I am almost 22 weeks pregnant and I currently have an OB/GYN who doesn’t understand this illness or its consequences in the slightest. I stay in my apartment all day, alone, either sick or bored out of my mind because my husband has to be off working. I cry a lot. I also sleep a lot. You can’t throw up when you’re sleeping, and you don’t feel boredom when you sleep.
I’m hoping things get easier. I want to switch doctors. It’s a little late in the game, I know, but to be honest, I don’t want that woman delivering my child. I don’t want someone who doesn’t even try to understand taking me through the rest of this pregnancy. Incidentally, every ER doctor I’ve seen has been angelic. Why don’t any of them start an OB/GYN practice? I wish they could. I’d be the first patient.
Right now, the big thing is trying to cope with the guilt and the depression that comes with hyperemesis. When I’m not sick, getting outside and taking a walk helps, or going to see my parents and sister. I don’t usually plan activities with people because I never know if I will be sick that day or not. I forced myself to go to my two birthday dinners, and promptly threw up and/or had a thoroughly miserable, nauseating time. So now I don’t really make plans. I live my life spur of the moment, if you can really call it that. I guess it’s not spur of the moment if, in actuality, hyperemesis is controlling your schedule.
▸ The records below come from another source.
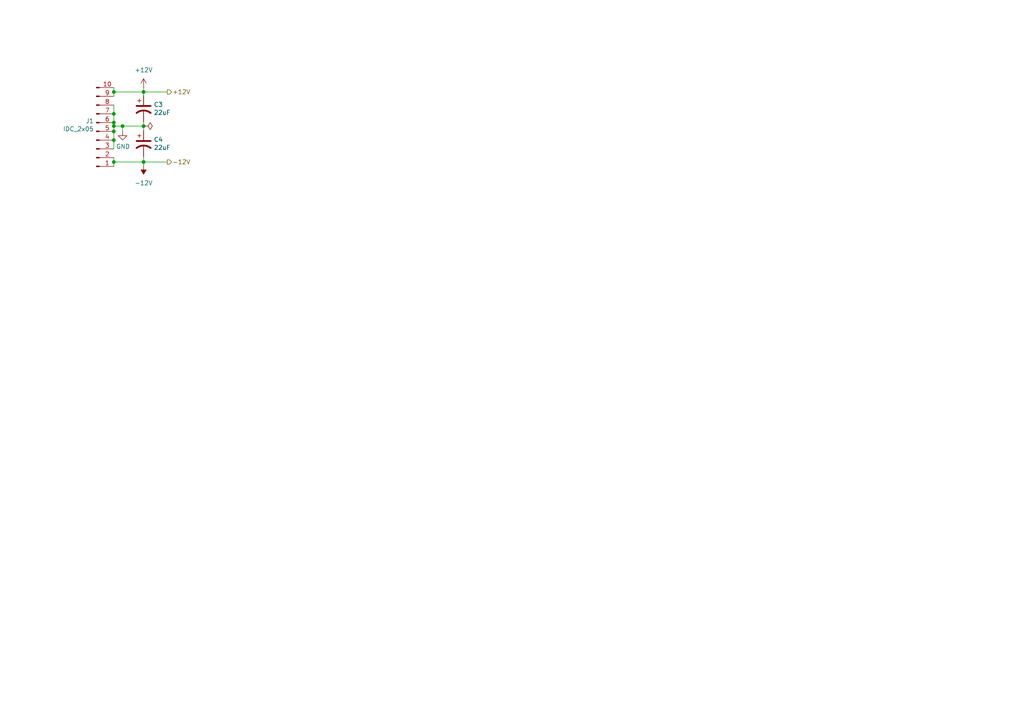
<source format=kicad_sch>
(kicad_sch (version 20211123) (generator eeschema)

  (uuid 6abb8cf8-c4e8-4fa4-9283-222e1ff28dba)

  (paper "A4")

  

  (junction (at 41.656 26.67) (diameter 0) (color 0 0 0 0)
    (uuid 1ac27a09-3dcc-4e0f-a6a7-b775e02eb992)
  )
  (junction (at 33.02 35.56) (diameter 0) (color 0 0 0 0)
    (uuid 2a72c863-ba87-439c-9bde-896c47a26088)
  )
  (junction (at 35.56 36.576) (diameter 0) (color 0 0 0 0)
    (uuid 411b5ef4-8061-48c6-8c71-cd5853b9172f)
  )
  (junction (at 33.02 38.1) (diameter 0) (color 0 0 0 0)
    (uuid 52a70dd2-39af-451d-856c-15da3a939d98)
  )
  (junction (at 41.656 46.99) (diameter 0) (color 0 0 0 0)
    (uuid 6559d019-7e9d-413e-8b1a-428401d236dd)
  )
  (junction (at 41.656 36.576) (diameter 0) (color 0 0 0 0)
    (uuid 729687a6-22b9-4fb1-b971-fec370151b5c)
  )
  (junction (at 33.02 33.02) (diameter 0) (color 0 0 0 0)
    (uuid 73310e38-6274-4408-93df-f16988d4b2e9)
  )
  (junction (at 33.02 40.64) (diameter 0) (color 0 0 0 0)
    (uuid 793a6722-e56a-405d-b003-1c604903a38e)
  )
  (junction (at 33.02 26.67) (diameter 0) (color 0 0 0 0)
    (uuid 9cab19d0-9cab-4fd2-9c79-142440d8e0ee)
  )
  (junction (at 33.02 46.99) (diameter 0) (color 0 0 0 0)
    (uuid b6128516-092a-4be9-bcaa-46be05d62df3)
  )
  (junction (at 33.02 36.576) (diameter 0) (color 0 0 0 0)
    (uuid fb117113-0884-48da-95b4-d15e4cc86a62)
  )

  (wire (pts (xy 33.02 26.67) (xy 41.656 26.67))
    (stroke (width 0) (type default) (color 0 0 0 0))
    (uuid 19186b23-8886-4226-92c4-7a04244a5219)
  )
  (wire (pts (xy 41.656 26.67) (xy 48.514 26.67))
    (stroke (width 0) (type default) (color 0 0 0 0))
    (uuid 3016bd26-2d86-4c21-a0ee-a3f5342d5e00)
  )
  (wire (pts (xy 41.656 36.576) (xy 41.656 37.846))
    (stroke (width 0) (type default) (color 0 0 0 0))
    (uuid 32daaba8-a1c8-45c3-9c18-2613972f9758)
  )
  (wire (pts (xy 35.56 36.576) (xy 35.56 38.1))
    (stroke (width 0) (type default) (color 0 0 0 0))
    (uuid 48f16650-e89b-43af-9b5d-2fe1d9bb5c39)
  )
  (wire (pts (xy 33.02 36.576) (xy 35.56 36.576))
    (stroke (width 0) (type default) (color 0 0 0 0))
    (uuid 52a8c40b-7c8c-4f4c-bc40-60e91c3d03c3)
  )
  (wire (pts (xy 35.56 36.576) (xy 41.656 36.576))
    (stroke (width 0) (type default) (color 0 0 0 0))
    (uuid 5b11f88c-3e85-4809-b624-70017035a189)
  )
  (wire (pts (xy 41.656 46.99) (xy 48.514 46.99))
    (stroke (width 0) (type default) (color 0 0 0 0))
    (uuid 5f06f5b4-22da-455b-b195-890c0b423c37)
  )
  (wire (pts (xy 41.656 26.67) (xy 41.656 27.686))
    (stroke (width 0) (type default) (color 0 0 0 0))
    (uuid 6146f03d-c6d2-405f-ac70-7f6f1f752c01)
  )
  (wire (pts (xy 33.02 26.67) (xy 33.02 27.94))
    (stroke (width 0) (type default) (color 0 0 0 0))
    (uuid 6a9fa032-9053-48fd-a559-e86c2590be6b)
  )
  (wire (pts (xy 33.02 36.576) (xy 33.02 38.1))
    (stroke (width 0) (type default) (color 0 0 0 0))
    (uuid 70fb15c6-2df0-4481-94a4-4c1069fe591f)
  )
  (wire (pts (xy 33.02 45.72) (xy 33.02 46.99))
    (stroke (width 0) (type default) (color 0 0 0 0))
    (uuid 7cabfd20-0a2b-4ab8-9e66-40c12ba4887b)
  )
  (wire (pts (xy 33.02 38.1) (xy 33.02 40.64))
    (stroke (width 0) (type default) (color 0 0 0 0))
    (uuid 92ce2000-30f5-47b8-a5c9-dcb402edf939)
  )
  (wire (pts (xy 41.656 25.4) (xy 41.656 26.67))
    (stroke (width 0) (type default) (color 0 0 0 0))
    (uuid a6f61cd7-3bd4-4fc2-af44-9a36f0cee3a2)
  )
  (wire (pts (xy 33.02 40.64) (xy 33.02 43.18))
    (stroke (width 0) (type default) (color 0 0 0 0))
    (uuid bb46fa36-4538-46ac-be3b-27eaebafaa88)
  )
  (wire (pts (xy 33.02 25.4) (xy 33.02 26.67))
    (stroke (width 0) (type default) (color 0 0 0 0))
    (uuid bbecf95a-fcdb-42c2-8e9e-bf02844a07fd)
  )
  (wire (pts (xy 41.656 35.306) (xy 41.656 36.576))
    (stroke (width 0) (type default) (color 0 0 0 0))
    (uuid c126c3ec-c1f8-491d-8019-806670f3ca62)
  )
  (wire (pts (xy 41.656 45.466) (xy 41.656 46.99))
    (stroke (width 0) (type default) (color 0 0 0 0))
    (uuid c9d60c92-0b7d-448c-bb1b-6e5124d96566)
  )
  (wire (pts (xy 33.02 46.99) (xy 33.02 48.26))
    (stroke (width 0) (type default) (color 0 0 0 0))
    (uuid cab4026f-3742-4991-b6fe-70e9603a59ff)
  )
  (wire (pts (xy 33.02 36.576) (xy 33.02 35.56))
    (stroke (width 0) (type default) (color 0 0 0 0))
    (uuid dfe99ab3-a403-488c-a230-dd85b6632c74)
  )
  (wire (pts (xy 33.02 30.48) (xy 33.02 33.02))
    (stroke (width 0) (type default) (color 0 0 0 0))
    (uuid e64cebe3-dddd-400b-8190-e4cdeab3e4c1)
  )
  (wire (pts (xy 41.656 46.99) (xy 41.656 48.006))
    (stroke (width 0) (type default) (color 0 0 0 0))
    (uuid ebb6c6de-65bd-4718-9c5b-792d857c1c09)
  )
  (wire (pts (xy 33.02 46.99) (xy 41.656 46.99))
    (stroke (width 0) (type default) (color 0 0 0 0))
    (uuid f158b60b-21b4-4a7e-af59-829bf2630e51)
  )
  (wire (pts (xy 33.02 33.02) (xy 33.02 35.56))
    (stroke (width 0) (type default) (color 0 0 0 0))
    (uuid fb753d19-c7b4-4dd2-a390-4bf7d29d2a57)
  )

  (hierarchical_label "+12V" (shape output) (at 48.514 26.67 0)
    (effects (font (size 1.27 1.27)) (justify left))
    (uuid 207e482a-42f9-4f98-8c76-4a2371289a19)
  )
  (hierarchical_label "-12V" (shape output) (at 48.514 46.99 0)
    (effects (font (size 1.27 1.27)) (justify left))
    (uuid 5f389763-f2d7-4c7e-a4be-b96b9a172b61)
  )

  (symbol (lib_id "power:GND") (at 35.56 38.1 0) (unit 1)
    (in_bom yes) (on_board yes)
    (uuid 1e1441f3-12ae-4fa3-8d87-db48024904df)
    (property "Reference" "#PWR02" (id 0) (at 35.56 44.45 0)
      (effects (font (size 1.27 1.27)) hide)
    )
    (property "Value" "GND" (id 1) (at 35.687 42.4942 0))
    (property "Footprint" "" (id 2) (at 35.56 38.1 0)
      (effects (font (size 1.27 1.27)) hide)
    )
    (property "Datasheet" "" (id 3) (at 35.56 38.1 0)
      (effects (font (size 1.27 1.27)) hide)
    )
    (pin "1" (uuid 0f3c2838-67fd-4e4b-824b-bec8b293758e))
  )

  (symbol (lib_id "MiniDelay-rescue:CP1-Device") (at 41.656 41.656 0) (unit 1)
    (in_bom yes) (on_board yes)
    (uuid 56692e65-dc73-41d1-ad12-71cca6b2431a)
    (property "Reference" "C4" (id 0) (at 44.577 40.4876 0)
      (effects (font (size 1.27 1.27)) (justify left))
    )
    (property "Value" "22uF" (id 1) (at 44.577 42.799 0)
      (effects (font (size 1.27 1.27)) (justify left))
    )
    (property "Footprint" "Capacitor_SMD:C_0805_2012Metric_Pad1.18x1.45mm_HandSolder" (id 2) (at 41.656 41.656 0)
      (effects (font (size 1.27 1.27)) hide)
    )
    (property "Datasheet" "~" (id 3) (at 41.656 41.656 0)
      (effects (font (size 1.27 1.27)) hide)
    )
    (property "LCSC Part #" "C49678" (id 4) (at 41.656 41.656 0)
      (effects (font (size 1.27 1.27)) hide)
    )
    (property "Mfg #" "CC0805KRX7R9BB104" (id 5) (at 41.656 41.656 0)
      (effects (font (size 1.27 1.27)) hide)
    )
    (property "Manufacturers Part Number" "GRM21BR61E226ME44L" (id 6) (at 41.656 41.656 0)
      (effects (font (size 1.27 1.27)) hide)
    )
    (property "Manufacturers Name" "Murata Electronics " (id 7) (at 41.656 41.656 0)
      (effects (font (size 1.27 1.27)) hide)
    )
    (property "Type" "Surface mount" (id 8) (at 41.656 41.656 0)
      (effects (font (size 1.27 1.27)) hide)
    )
    (property "Package" "0805" (id 9) (at 41.656 41.656 0)
      (effects (font (size 1.27 1.27)) hide)
    )
    (property "Part Description" "Multilayer Ceramic Capacitors MLCC - SMD/SMT 50 V 0.1uF X7R 0805 10% " (id 10) (at 41.656 41.656 0)
      (effects (font (size 1.27 1.27)) hide)
    )
    (pin "1" (uuid fd321d61-1df9-4e64-a66b-e90b35878245))
    (pin "2" (uuid 4501f38d-47bb-44bf-85ea-f1afd75daed2))
  )

  (symbol (lib_id "Connector:Conn_01x10_Male") (at 27.94 38.1 0) (mirror x) (unit 1)
    (in_bom yes) (on_board yes)
    (uuid 6093d829-b739-433d-90c1-0d53ab3de13d)
    (property "Reference" "J1" (id 0) (at 27.2288 35.1028 0)
      (effects (font (size 1.27 1.27)) (justify right))
    )
    (property "Value" "IDC_2x05" (id 1) (at 27.2288 37.4142 0)
      (effects (font (size 1.27 1.27)) (justify right))
    )
    (property "Footprint" "Connector_IDC:IDC-Header_2x05_P2.54mm_Vertical" (id 2) (at 27.94 38.1 0)
      (effects (font (size 1.27 1.27)) hide)
    )
    (property "Datasheet" "~" (id 3) (at 27.94 38.1 0)
      (effects (font (size 1.27 1.27)) hide)
    )
    (property "Type" "Thru-hole" (id 4) (at 27.94 38.1 0)
      (effects (font (size 1.27 1.27)) hide)
    )
    (property "LCSC Part #" "C706914" (id 5) (at 27.94 38.1 0)
      (effects (font (size 1.27 1.27)) hide)
    )
    (property "Manufacturers Name" "XKB Connectivity " (id 6) (at 27.94 38.1 0)
      (effects (font (size 1.27 1.27)) hide)
    )
    (property "Manufacturers Part Number" "X9555WV-2X05-6TV01" (id 7) (at 27.94 38.1 0)
      (effects (font (size 1.27 1.27)) hide)
    )
    (property "Mfg #" "X9555WV-2X05-6TV01" (id 8) (at 27.94 38.1 0)
      (effects (font (size 1.27 1.27)) hide)
    )
    (property "Package" "Straight,P=2.54mm" (id 9) (at 27.94 38.1 0)
      (effects (font (size 1.27 1.27)) hide)
    )
    (property "Part Description" "IDC Connector 2x05 2.54mm Pitch Straight" (id 10) (at 27.94 38.1 0)
      (effects (font (size 1.27 1.27)) hide)
    )
    (pin "1" (uuid ad56e137-a613-46b1-86ed-222de8731857))
    (pin "10" (uuid 3a9f6885-19d0-4b9e-b751-7dccf0d7c5d6))
    (pin "2" (uuid 90a128fb-60fe-4b2f-8ba8-2dcf13446847))
    (pin "3" (uuid e5e69a16-f3d0-4abf-82cd-cd928315a2fe))
    (pin "4" (uuid b5ec51b7-02f4-4ebd-ba8f-5f96466f4005))
    (pin "5" (uuid 4fe0ead9-c5af-4a11-8130-bcc6fac0dc98))
    (pin "6" (uuid 879f1806-0c11-4c40-8272-272e54866eb5))
    (pin "7" (uuid 7a08e3b4-9d97-4ee7-a3bd-8696954a8722))
    (pin "8" (uuid 35519164-aa87-4ea9-a874-3e9cf1e7f2d7))
    (pin "9" (uuid 77bc6b53-ee8c-4f07-9d35-20074c8d6633))
  )

  (symbol (lib_id "power:+12V") (at 41.656 25.4 0) (unit 1)
    (in_bom yes) (on_board yes) (fields_autoplaced)
    (uuid 706c26e1-10e3-425e-85c5-b9eb60c69732)
    (property "Reference" "#PWR03" (id 0) (at 41.656 29.21 0)
      (effects (font (size 1.27 1.27)) hide)
    )
    (property "Value" "+12V" (id 1) (at 41.656 20.32 0))
    (property "Footprint" "" (id 2) (at 41.656 25.4 0)
      (effects (font (size 1.27 1.27)) hide)
    )
    (property "Datasheet" "" (id 3) (at 41.656 25.4 0)
      (effects (font (size 1.27 1.27)) hide)
    )
    (pin "1" (uuid 037caee8-0a49-4a7b-b1a2-878b5fd27465))
  )

  (symbol (lib_id "power:PWR_FLAG") (at 41.656 36.576 270) (unit 1)
    (in_bom yes) (on_board yes) (fields_autoplaced)
    (uuid 7855a11f-00a8-40e9-8791-ef424d300ca8)
    (property "Reference" "#FLG01" (id 0) (at 43.561 36.576 0)
      (effects (font (size 1.27 1.27)) hide)
    )
    (property "Value" "PWR_FLAG" (id 1) (at 45.593 36.5759 90)
      (effects (font (size 1.27 1.27)) (justify left) hide)
    )
    (property "Footprint" "" (id 2) (at 41.656 36.576 0)
      (effects (font (size 1.27 1.27)) hide)
    )
    (property "Datasheet" "~" (id 3) (at 41.656 36.576 0)
      (effects (font (size 1.27 1.27)) hide)
    )
    (pin "1" (uuid 53224c4f-7dde-4e04-aa1f-7c5f8d42aea1))
  )

  (symbol (lib_id "power:-12V") (at 41.656 48.006 180) (unit 1)
    (in_bom yes) (on_board yes) (fields_autoplaced)
    (uuid c3b9f615-8769-46c0-b9b5-3d70562513fb)
    (property "Reference" "#PWR04" (id 0) (at 41.656 50.546 0)
      (effects (font (size 1.27 1.27)) hide)
    )
    (property "Value" "-12V" (id 1) (at 41.656 53.086 0))
    (property "Footprint" "" (id 2) (at 41.656 48.006 0)
      (effects (font (size 1.27 1.27)) hide)
    )
    (property "Datasheet" "" (id 3) (at 41.656 48.006 0)
      (effects (font (size 1.27 1.27)) hide)
    )
    (pin "1" (uuid 3b74c38a-d067-4b8e-a0da-42d91ac847b3))
  )

  (symbol (lib_id "MiniDelay-rescue:CP1-Device") (at 41.656 31.496 0) (unit 1)
    (in_bom yes) (on_board yes)
    (uuid f0c47c54-c94f-49c4-ac4e-3132ae4fcc66)
    (property "Reference" "C3" (id 0) (at 44.577 30.3276 0)
      (effects (font (size 1.27 1.27)) (justify left))
    )
    (property "Value" "22uF" (id 1) (at 44.577 32.639 0)
      (effects (font (size 1.27 1.27)) (justify left))
    )
    (property "Footprint" "Capacitor_SMD:C_0805_2012Metric_Pad1.18x1.45mm_HandSolder" (id 2) (at 41.656 31.496 0)
      (effects (font (size 1.27 1.27)) hide)
    )
    (property "Datasheet" "~" (id 3) (at 41.656 31.496 0)
      (effects (font (size 1.27 1.27)) hide)
    )
    (property "LCSC Part #" "C49678" (id 4) (at 41.656 31.496 0)
      (effects (font (size 1.27 1.27)) hide)
    )
    (property "Mfg #" "CC0805KRX7R9BB104" (id 5) (at 41.656 31.496 0)
      (effects (font (size 1.27 1.27)) hide)
    )
    (property "Manufacturers Part Number" "GRM21BR61E226ME44L" (id 6) (at 41.656 31.496 0)
      (effects (font (size 1.27 1.27)) hide)
    )
    (property "Manufacturers Name" "Murata Electronics " (id 7) (at 41.656 31.496 0)
      (effects (font (size 1.27 1.27)) hide)
    )
    (property "Type" "Surface mount" (id 8) (at 41.656 31.496 0)
      (effects (font (size 1.27 1.27)) hide)
    )
    (property "Package" "0805" (id 9) (at 41.656 31.496 0)
      (effects (font (size 1.27 1.27)) hide)
    )
    (property "Part Description" "Multilayer Ceramic Capacitors MLCC - SMD/SMT 50 V 0.1uF X7R 0805 10% " (id 10) (at 41.656 31.496 0)
      (effects (font (size 1.27 1.27)) hide)
    )
    (pin "1" (uuid d6ca2e49-5844-4260-8f18-ea2d528469cf))
    (pin "2" (uuid ce61430e-5a7e-4cf7-8a3e-f8cc44a076bb))
  )
)

</source>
I know that in the end this will be worth it. I don’t think I’ll ever forget the experience, but I know in my heart that once I hold my daughter in my arms, it suddenly won’t matter anymore. I can’t wait for March (or April) to get here, so I can hold her and kiss her and count her fingers and toes. I haven’t seen her other than in a grainy black-and-white ultrasound image, but I already know she’s the most beautiful little girl I’ve ever laid eyes on. I’ve seen the profile shot of her little button nose. One picture showed her eyelashes and eyelids, and it melted my heart. Can you imagine how pretty and perfect those eyelashes and eyelids will look in color, in person? I smile just anticipating it, and it makes dealing with the hyperemesis a tiny bit easier.
Thank you for listening to my rants and raves. This took a load off.